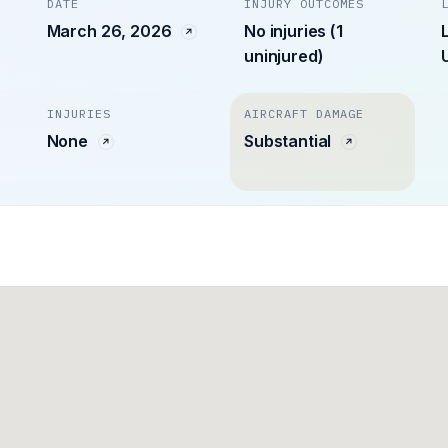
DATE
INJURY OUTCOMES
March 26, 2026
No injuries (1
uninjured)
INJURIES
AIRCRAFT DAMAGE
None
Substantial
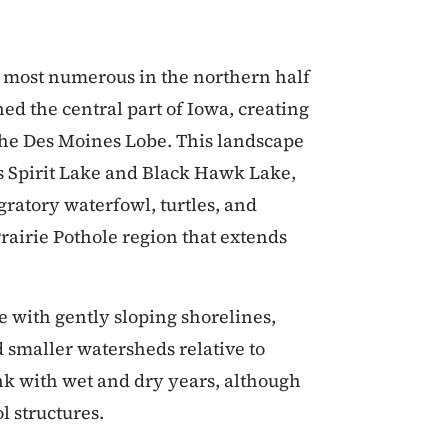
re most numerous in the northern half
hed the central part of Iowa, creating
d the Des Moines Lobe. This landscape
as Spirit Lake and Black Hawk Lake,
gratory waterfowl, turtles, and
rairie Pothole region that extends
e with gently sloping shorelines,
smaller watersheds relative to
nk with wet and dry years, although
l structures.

# # # # # # #

_Exercise requirements:_
Once the pictures are set aside, repeat the remaining data word for word.

_Response to this task:_
DATE
INJURY OUTCOMES
March 26, 2026
No injuries (1
uninjured)
INJURIES
AIRCRAFT DAMAGE
None
Substantial
re most numerous in the northern half
hed the central part of Iowa, creating
d the Des Moines Lobe. This landscape
as Spirit Lake and Black Hawk Lake,
gratory waterfowl, turtles, and
rairie Pothole region that extends
e with gently sloping shorelines,
smaller watersheds relative to
nk with wet and dry years, although
l structures.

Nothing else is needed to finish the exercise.